Exercise material =>
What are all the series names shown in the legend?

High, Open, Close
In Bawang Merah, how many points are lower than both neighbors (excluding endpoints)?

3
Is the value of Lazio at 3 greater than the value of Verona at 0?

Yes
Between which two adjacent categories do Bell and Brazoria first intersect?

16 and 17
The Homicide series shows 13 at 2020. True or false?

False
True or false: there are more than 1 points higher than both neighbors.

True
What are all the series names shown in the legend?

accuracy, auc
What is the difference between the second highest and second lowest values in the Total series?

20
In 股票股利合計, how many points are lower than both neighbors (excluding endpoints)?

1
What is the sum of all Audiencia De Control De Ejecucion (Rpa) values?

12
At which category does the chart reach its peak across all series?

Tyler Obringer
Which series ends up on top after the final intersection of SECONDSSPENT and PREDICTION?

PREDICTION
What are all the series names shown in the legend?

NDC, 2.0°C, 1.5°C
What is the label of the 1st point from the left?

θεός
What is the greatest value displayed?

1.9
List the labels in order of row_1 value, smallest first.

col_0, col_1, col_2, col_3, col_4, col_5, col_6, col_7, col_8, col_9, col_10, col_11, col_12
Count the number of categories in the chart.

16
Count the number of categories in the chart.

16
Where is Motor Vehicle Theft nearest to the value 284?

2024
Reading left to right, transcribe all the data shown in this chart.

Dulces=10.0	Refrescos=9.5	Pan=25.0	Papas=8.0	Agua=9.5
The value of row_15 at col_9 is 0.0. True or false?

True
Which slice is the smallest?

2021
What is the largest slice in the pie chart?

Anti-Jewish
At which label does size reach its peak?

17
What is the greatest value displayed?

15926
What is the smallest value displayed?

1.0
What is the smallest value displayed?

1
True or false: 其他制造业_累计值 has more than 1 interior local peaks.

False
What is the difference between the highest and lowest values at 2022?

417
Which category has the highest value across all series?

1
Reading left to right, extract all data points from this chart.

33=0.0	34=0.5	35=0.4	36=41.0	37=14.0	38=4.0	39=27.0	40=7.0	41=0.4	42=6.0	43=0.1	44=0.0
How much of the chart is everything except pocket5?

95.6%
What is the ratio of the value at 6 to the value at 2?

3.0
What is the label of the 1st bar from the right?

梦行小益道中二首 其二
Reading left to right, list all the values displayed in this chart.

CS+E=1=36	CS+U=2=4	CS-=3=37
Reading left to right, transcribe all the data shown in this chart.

Problem requirements =>
Put every line of the material above into a JSON list of strings, one string per line, leaving out the blank lines.

Answer below =>
[
  "What are all the series names shown in the legend?",
  "High, Open, Close",
  "In Bawang Merah, how many points are lower than both neighbors (excluding endpoints)?",
  "3",
  "Is the value of Lazio at 3 greater than the value of Verona at 0?",
  "Yes",
  "Between which two adjacent categories do Bell and Brazoria first intersect?",
  "16 and 17",
  "The Homicide series shows 13 at 2020. True or false?",
  "False",
  "True or false: there are more than 1 points higher than both neighbors.",
  "True",
  "What are all the series names shown in the legend?",
  "accuracy, auc",
  "What is the difference between the second highest and second lowest values in the Total series?",
  "20",
  "In 股票股利合計, how many points are lower than both neighbors (excluding endpoints)?",
  "1",
  "What is the sum of all Audiencia De Control De Ejecucion (Rpa) values?",
  "12",
  "At which category does the chart reach its peak across all series?",
  "Tyler Obringer",
  "Which series ends up on top after the final intersection of SECONDSSPENT and PREDICTION?",
  "PREDICTION",
  "What are all the series names shown in the legend?",
  "NDC, 2.0°C, 1.5°C",
  "What is the label of the 1st point from the left?",
  "θεός",
  "What is the greatest value displayed?",
  "1.9",
  "List the labels in order of row_1 value, smallest first.",
  "col_0, col_1, col_2, col_3, col_4, col_5, col_6, col_7, col_8, col_9, col_10, col_11, col_12",
  "Count the number of categories in the chart.",
  "16",
  "Count the number of categories in the chart.",
  "16",
  "Where is Motor Vehicle Theft nearest to the value 284?",
  "2024",
  "Reading left to right, transcribe all the data shown in this chart.",
  "Dulces=10.0\tRefrescos=9.5\tPan=25.0\tPapas=8.0\tAgua=9.5",
  "The value of row_15 at col_9 is 0.0. True or false?",
  "True",
  "Which slice is the smallest?",
  "2021",
  "What is the largest slice in the pie chart?",
  "Anti-Jewish",
  "At which label does size reach its peak?",
  "17",
  "What is the greatest value displayed?",
  "15926",
  "What is the smallest value displayed?",
  "1.0",
  "What is the smallest value displayed?",
  "1",
  "True or false: 其他制造业_累计值 has more than 1 interior local peaks.",
  "False",
  "What is the difference between the highest and lowest values at 2022?",
  "417",
  "Which category has the highest value across all series?",
  "1",
  "Reading left to right, extract all data points from this chart.",
  "33=0.0\t34=0.5\t35=0.4\t36=41.0\t37=14.0\t38=4.0\t39=27.0\t40=7.0\t41=0.4\t42=6.0\t43=0.1\t44=0.0",
  "How much of the chart is everything except pocket5?",
  "95.6%",
  "What is the ratio of the value at 6 to the value at 2?",
  "3.0",
  "What is the label of the 1st bar from the right?",
  "梦行小益道中二首 其二",
  "Reading left to right, list all the values displayed in this chart.",
  "CS+E=1=36\tCS+U=2=4\tCS-=3=37",
  "Reading left to right, transcribe all the data shown in this chart."
]